__Task details__: Please set down the whole listing again, precisely.

__Input material__:
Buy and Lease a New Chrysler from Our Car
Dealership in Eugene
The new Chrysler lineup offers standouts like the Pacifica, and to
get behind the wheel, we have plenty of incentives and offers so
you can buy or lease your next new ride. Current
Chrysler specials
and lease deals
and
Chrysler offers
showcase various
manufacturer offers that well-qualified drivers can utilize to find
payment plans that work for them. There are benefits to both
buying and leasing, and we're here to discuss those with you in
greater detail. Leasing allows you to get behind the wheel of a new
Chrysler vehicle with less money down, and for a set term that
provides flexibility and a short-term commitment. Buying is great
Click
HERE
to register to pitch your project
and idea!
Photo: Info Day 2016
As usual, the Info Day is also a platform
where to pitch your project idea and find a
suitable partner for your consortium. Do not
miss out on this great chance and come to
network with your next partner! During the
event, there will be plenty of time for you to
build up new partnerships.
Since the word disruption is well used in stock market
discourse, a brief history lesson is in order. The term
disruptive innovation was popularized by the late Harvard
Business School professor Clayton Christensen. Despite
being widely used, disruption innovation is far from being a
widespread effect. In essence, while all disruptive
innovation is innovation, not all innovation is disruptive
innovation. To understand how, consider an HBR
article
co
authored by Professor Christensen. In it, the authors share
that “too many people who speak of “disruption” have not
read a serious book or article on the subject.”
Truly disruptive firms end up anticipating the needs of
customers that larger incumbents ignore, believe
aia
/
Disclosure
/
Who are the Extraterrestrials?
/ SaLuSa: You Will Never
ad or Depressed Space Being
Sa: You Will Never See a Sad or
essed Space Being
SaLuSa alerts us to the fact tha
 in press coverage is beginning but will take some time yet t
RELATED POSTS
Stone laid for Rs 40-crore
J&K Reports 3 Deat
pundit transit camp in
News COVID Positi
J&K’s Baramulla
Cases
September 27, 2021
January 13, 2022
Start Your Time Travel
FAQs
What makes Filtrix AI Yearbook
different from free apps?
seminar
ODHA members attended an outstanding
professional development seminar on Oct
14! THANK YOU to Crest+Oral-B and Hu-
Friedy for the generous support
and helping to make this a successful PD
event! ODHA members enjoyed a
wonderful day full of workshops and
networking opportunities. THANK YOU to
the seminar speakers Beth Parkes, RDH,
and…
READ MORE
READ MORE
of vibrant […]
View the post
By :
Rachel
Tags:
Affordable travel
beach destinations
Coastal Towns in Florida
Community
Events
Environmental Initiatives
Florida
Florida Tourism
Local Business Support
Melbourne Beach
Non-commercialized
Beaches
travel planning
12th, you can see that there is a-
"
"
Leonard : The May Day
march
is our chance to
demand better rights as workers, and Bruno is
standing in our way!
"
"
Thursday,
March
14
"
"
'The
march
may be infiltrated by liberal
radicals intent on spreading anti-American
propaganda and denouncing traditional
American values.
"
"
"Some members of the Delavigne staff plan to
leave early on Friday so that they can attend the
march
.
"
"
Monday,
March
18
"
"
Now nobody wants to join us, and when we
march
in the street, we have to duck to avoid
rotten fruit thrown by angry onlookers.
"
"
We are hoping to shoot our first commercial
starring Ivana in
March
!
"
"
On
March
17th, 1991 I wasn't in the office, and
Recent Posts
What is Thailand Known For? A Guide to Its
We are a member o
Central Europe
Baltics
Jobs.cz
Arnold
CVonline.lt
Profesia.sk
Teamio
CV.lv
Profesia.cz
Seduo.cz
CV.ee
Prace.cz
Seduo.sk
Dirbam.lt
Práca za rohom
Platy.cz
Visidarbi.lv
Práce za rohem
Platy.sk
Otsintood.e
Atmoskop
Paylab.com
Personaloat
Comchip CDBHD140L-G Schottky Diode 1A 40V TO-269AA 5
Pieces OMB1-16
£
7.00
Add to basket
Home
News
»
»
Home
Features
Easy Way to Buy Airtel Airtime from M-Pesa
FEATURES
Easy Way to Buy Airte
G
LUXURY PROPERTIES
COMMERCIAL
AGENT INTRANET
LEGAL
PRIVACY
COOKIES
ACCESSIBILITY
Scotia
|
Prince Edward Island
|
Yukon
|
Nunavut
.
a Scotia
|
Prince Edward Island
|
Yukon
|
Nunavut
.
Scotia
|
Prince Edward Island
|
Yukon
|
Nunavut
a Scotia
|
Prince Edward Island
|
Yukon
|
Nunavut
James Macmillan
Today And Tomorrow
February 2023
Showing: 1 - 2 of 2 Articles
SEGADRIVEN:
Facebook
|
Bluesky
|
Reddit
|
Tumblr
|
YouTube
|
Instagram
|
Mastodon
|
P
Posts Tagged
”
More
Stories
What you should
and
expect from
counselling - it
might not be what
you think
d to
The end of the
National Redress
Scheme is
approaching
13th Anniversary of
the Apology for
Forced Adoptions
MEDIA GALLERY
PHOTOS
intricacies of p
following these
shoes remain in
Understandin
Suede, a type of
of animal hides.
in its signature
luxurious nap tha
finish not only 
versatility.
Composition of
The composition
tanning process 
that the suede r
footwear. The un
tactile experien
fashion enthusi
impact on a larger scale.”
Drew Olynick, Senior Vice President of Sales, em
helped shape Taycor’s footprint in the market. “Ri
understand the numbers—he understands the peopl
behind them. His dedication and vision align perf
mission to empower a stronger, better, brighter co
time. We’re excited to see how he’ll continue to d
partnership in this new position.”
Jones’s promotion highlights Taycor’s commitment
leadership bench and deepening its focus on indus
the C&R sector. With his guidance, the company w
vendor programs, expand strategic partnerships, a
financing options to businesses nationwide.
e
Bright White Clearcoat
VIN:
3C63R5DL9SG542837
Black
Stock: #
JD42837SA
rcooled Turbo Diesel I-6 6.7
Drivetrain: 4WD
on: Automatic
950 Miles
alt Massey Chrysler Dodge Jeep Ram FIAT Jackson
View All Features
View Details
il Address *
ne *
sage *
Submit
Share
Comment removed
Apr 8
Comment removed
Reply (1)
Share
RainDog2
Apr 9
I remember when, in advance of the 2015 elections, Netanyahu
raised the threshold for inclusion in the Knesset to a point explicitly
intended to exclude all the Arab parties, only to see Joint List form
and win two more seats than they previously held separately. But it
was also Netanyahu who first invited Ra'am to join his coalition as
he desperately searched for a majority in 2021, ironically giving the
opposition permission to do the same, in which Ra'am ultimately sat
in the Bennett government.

__Answer to this task__:
Buy and Lease a New Chrysler from Our Car
Dealership in Eugene
The new Chrysler lineup offers standouts like the Pacifica, and to
get behind the wheel, we have plenty of incentives and offers so
you can buy or lease your next new ride. Current
Chrysler specials
and lease deals
and
Chrysler offers
showcase various
manufacturer offers that well-qualified drivers can utilize to find
payment plans that work for them. There are benefits to both
buying and leasing, and we're here to discuss those with you in
greater detail. Leasing allows you to get behind the wheel of a new
Chrysler vehicle with less money down, and for a set term that
provides flexibility and a short-term commitment. Buying is great
Click
HERE
to register to pitch your project
and idea!
Photo: Info Day 2016
As usual, the Info Day is also a platform
where to pitch your project idea and find a
suitable partner for your consortium. Do not
miss out on this great chance and come to
network with your next partner! During the
event, there will be plenty of time for you to
build up new partnerships.
Since the word disruption is well used in stock market
discourse, a brief history lesson is in order. The term
disruptive innovation was popularized by the late Harvard
Business School professor Clayton Christensen. Despite
being widely used, disruption innovation is far from being a
widespread effect. In essence, while all disruptive
innovation is innovation, not all innovation is disruptive
innovation. To understand how, consider an HBR
article
co
authored by Professor Christensen. In it, the authors share
that “too many people who speak of “disruption” have not
read a serious book or article on the subject.”
Truly disruptive firms end up anticipating the needs of
customers that larger incumbents ignore, believe
aia
/
Disclosure
/
Who are the Extraterrestrials?
/ SaLuSa: You Will Never
ad or Depressed Space Being
Sa: You Will Never See a Sad or
essed Space Being
SaLuSa alerts us to the fact tha
 in press coverage is beginning but will take some time yet t
RELATED POSTS
Stone laid for Rs 40-crore
J&K Reports 3 Deat
pundit transit camp in
News COVID Positi
J&K’s Baramulla
Cases
September 27, 2021
January 13, 2022
Start Your Time Travel
FAQs
What makes Filtrix AI Yearbook
different from free apps?
seminar
ODHA members attended an outstanding
professional development seminar on Oct
14! THANK YOU to Crest+Oral-B and Hu-
Friedy for the generous support
and helping to make this a successful PD
event! ODHA members enjoyed a
wonderful day full of workshops and
networking opportunities. THANK YOU to
the seminar speakers Beth Parkes, RDH,
and…
READ MORE
READ MORE
of vibrant […]
View the post
By :
Rachel
Tags:
Affordable travel
beach destinations
Coastal Towns in Florida
Community
Events
Environmental Initiatives
Florida
Florida Tourism
Local Business Support
Melbourne Beach
Non-commercialized
Beaches
travel planning
12th, you can see that there is a-
"
"
Leonard : The May Day
march
is our chance to
demand better rights as workers, and Bruno is
standing in our way!
"
"
Thursday,
March
14
"
"
'The
march
may be infiltrated by liberal
radicals intent on spreading anti-American
propaganda and denouncing traditional
American values.
"
"
"Some members of the Delavigne staff plan to
leave early on Friday so that they can attend the
march
.
"
"
Monday,
March
18
"
"
Now nobody wants to join us, and when we
march
in the street, we have to duck to avoid
rotten fruit thrown by angry onlookers.
"
"
We are hoping to shoot our first commercial
starring Ivana in
March
!
"
"
On
March
17th, 1991 I wasn't in the office, and
Recent Posts
What is Thailand Known For? A Guide to Its
We are a member o
Central Europe
Baltics
Jobs.cz
Arnold
CVonline.lt
Profesia.sk
Teamio
CV.lv
Profesia.cz
Seduo.cz
CV.ee
Prace.cz
Seduo.sk
Dirbam.lt
Práca za rohom
Platy.cz
Visidarbi.lv
Práce za rohem
Platy.sk
Otsintood.e
Atmoskop
Paylab.com
Personaloat
Comchip CDBHD140L-G Schottky Diode 1A 40V TO-269AA 5
Pieces OMB1-16
£
7.00
Add to basket
Home
News
»
»
Home
Features
Easy Way to Buy Airtel Airtime from M-Pesa
FEATURES
Easy Way to Buy Airte
G
LUXURY PROPERTIES
COMMERCIAL
AGENT INTRANET
LEGAL
PRIVACY
COOKIES
ACCESSIBILITY
Scotia
|
Prince Edward Island
|
Yukon
|
Nunavut
.
a Scotia
|
Prince Edward Island
|
Yukon
|
Nunavut
.
Scotia
|
Prince Edward Island
|
Yukon
|
Nunavut
a Scotia
|
Prince Edward Island
|
Yukon
|
Nunavut
James Macmillan
Today And Tomorrow
February 2023
Showing: 1 - 2 of 2 Articles
SEGADRIVEN:
Facebook
|
Bluesky
|
Reddit
|
Tumblr
|
YouTube
|
Instagram
|
Mastodon
|
P
Posts Tagged
”
More
Stories
What you should
and
expect from
counselling - it
might not be what
you think
d to
The end of the
National Redress
Scheme is
approaching
13th Anniversary of
the Apology for
Forced Adoptions
MEDIA GALLERY
PHOTOS
intricacies of p
following these
shoes remain in
Understandin
Suede, a type of
of animal hides.
in its signature
luxurious nap tha
finish not only 
versatility.
Composition of
The composition
tanning process 
that the suede r
footwear. The un
tactile experien
fashion enthusi
impact on a larger scale.”
Drew Olynick, Senior Vice President of Sales, em
helped shape Taycor’s footprint in the market. “Ri
understand the numbers—he understands the peopl
behind them. His dedication and vision align perf
mission to empower a stronger, better, brighter co
time. We’re excited to see how he’ll continue to d
partnership in this new position.”
Jones’s promotion highlights Taycor’s commitment
leadership bench and deepening its focus on indus
the C&R sector. With his guidance, the company w
vendor programs, expand strategic partnerships, a
financing options to businesses nationwide.
e
Bright White Clearcoat
VIN:
3C63R5DL9SG542837
Black
Stock: #
JD42837SA
rcooled Turbo Diesel I-6 6.7
Drivetrain: 4WD
on: Automatic
950 Miles
alt Massey Chrysler Dodge Jeep Ram FIAT Jackson
View All Features
View Details
il Address *
ne *
sage *
Submit
Share
Comment removed
Apr 8
Comment removed
Reply (1)
Share
RainDog2
Apr 9
I remember when, in advance of the 2015 elections, Netanyahu
raised the threshold for inclusion in the Knesset to a point explicitly
intended to exclude all the Arab parties, only to see Joint List form
and win two more seats than they previously held separately. But it
was also Netanyahu who first invited Ra'am to join his coalition as
he desperately searched for a majority in 2021, ironically giving the
opposition permission to do the same, in which Ra'am ultimately sat
in the Bennett government.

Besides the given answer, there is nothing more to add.